Courses Before UW La Crosse
Offered at The University of Iowa. This course covers the material usually found in a second-year high school algebra course. Topics include equations and inequalities, functions and graphs, exponential and logarithmic functions, and systems of linear equations. Students who do not have an adequate high school background may need to take this course before going into higher-level mathematics or even other courses in other departments. The course provides the background necessary to enter 22M:017, and together with 22M:005 provides the background necessary for 22M:016, 22M:025, and 22M:031. Requirements usually include homework, quizzes, two midterms, and a final exam. Students are encouraged to use the Math Tutorial Laboratory. The course is taught in individual sections by TAs.
Offered at The University of Iowa. Topics include trigonometric functions, solutions of right and oblique triangles, trigonometric identities, complex numbers, and vectors. It is intended for students who are proficient in algebra, but whose background lacks trigonometry. Students are encouraged to use the Math Tutorial Laboratory. The course is taught by TAs in individual sections.
Offered at The University of Iowa. This course includes in one semester the essentials of analytic geometry, high school algebra, and trigonometry needed for calculus. It is roughly equivalent to 22M:002 and 22M:005 compressed into one semester. Emphasis is on the role of functions and analytic geometry. Topics include functions, coordinate systems; properties and graphs of algebraic, trigonometric, logarithmic, exponential functions; inverse trigonometric functions; and properties of lines, circles, and other conics. This course is not intended for those learning graphing, logarithms, exponentials, or trigonometry for the first time. Such students should take the appropriate lower-level course or courses such as 22M:002 or 22M:005. Students are encouraged to use the Math Tutorial Laboratory. The course is taught in individual sections by TAs.
Offered at Kirkwood Community College in Cedar Rapids, Iowa. Includes methods of solving linear equations and inequalities. Introduces linear programming, matrices, functions, graphs, counting techniques, probability, mathematics of finance and applications.

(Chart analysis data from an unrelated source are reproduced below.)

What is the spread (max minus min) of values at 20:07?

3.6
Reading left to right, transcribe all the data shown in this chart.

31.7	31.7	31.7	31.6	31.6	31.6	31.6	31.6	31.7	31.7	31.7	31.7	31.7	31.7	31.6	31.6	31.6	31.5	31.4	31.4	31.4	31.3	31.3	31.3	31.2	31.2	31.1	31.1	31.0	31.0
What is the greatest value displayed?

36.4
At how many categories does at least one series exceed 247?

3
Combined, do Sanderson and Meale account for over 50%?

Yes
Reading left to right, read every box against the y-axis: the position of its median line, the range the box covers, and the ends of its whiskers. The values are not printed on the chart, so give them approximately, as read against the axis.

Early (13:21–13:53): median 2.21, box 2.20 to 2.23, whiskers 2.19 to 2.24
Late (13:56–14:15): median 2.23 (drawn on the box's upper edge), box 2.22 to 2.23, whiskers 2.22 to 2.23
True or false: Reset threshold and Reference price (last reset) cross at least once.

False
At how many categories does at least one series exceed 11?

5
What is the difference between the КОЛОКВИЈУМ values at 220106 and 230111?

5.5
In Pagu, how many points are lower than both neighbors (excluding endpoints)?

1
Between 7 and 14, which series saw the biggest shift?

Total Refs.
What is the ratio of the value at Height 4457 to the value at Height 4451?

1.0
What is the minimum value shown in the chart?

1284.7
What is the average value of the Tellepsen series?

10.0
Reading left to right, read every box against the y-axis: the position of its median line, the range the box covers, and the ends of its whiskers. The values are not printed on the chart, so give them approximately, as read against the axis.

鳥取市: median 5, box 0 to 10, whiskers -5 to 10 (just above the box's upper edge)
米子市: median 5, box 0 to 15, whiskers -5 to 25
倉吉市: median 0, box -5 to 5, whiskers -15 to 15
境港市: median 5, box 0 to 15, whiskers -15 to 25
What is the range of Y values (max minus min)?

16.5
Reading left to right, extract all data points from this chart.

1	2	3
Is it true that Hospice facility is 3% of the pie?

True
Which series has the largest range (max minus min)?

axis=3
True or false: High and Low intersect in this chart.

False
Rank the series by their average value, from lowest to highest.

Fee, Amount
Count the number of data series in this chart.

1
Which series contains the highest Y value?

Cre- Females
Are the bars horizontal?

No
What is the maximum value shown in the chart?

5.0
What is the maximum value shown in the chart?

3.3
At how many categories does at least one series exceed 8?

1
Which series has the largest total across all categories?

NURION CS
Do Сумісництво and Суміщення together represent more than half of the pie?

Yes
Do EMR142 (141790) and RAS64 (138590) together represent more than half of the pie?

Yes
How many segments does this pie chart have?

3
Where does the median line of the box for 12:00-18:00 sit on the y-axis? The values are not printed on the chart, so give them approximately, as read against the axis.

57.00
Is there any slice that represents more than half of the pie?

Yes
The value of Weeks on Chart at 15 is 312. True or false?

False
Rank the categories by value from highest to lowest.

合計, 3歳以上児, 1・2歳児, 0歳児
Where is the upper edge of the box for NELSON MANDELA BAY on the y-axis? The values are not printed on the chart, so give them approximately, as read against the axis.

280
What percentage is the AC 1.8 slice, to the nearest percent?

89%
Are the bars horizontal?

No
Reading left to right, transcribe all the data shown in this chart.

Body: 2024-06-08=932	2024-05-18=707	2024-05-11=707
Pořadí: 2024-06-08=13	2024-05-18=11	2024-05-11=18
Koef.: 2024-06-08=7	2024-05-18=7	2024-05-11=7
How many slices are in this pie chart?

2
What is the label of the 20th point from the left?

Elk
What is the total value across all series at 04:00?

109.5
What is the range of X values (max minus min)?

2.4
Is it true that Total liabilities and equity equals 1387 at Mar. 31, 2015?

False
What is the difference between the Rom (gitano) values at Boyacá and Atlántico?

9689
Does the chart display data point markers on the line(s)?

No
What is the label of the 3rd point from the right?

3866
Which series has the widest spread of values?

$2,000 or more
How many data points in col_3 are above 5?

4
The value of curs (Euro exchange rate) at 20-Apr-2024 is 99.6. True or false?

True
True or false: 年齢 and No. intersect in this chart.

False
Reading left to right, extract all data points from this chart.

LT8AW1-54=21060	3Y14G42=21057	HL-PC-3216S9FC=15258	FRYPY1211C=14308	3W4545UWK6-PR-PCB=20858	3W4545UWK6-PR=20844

Offered at The University of Iowa. Introduction to Mathematics Research explores how mathematics is currently being used to interpret and solve real-world problems. The one-semester undergraduate course is composed of five independent modules, each focused on the development, implementation, critique, and analysis of a model relating to a particular area of current research interest. Successful completion of Calculus II or consent of instructor is required. Grades are based on class participation, homework, mini-projects (with presentation), and a final group project (with presentation). The course is taught by a faculty member and a mathematics graduate student.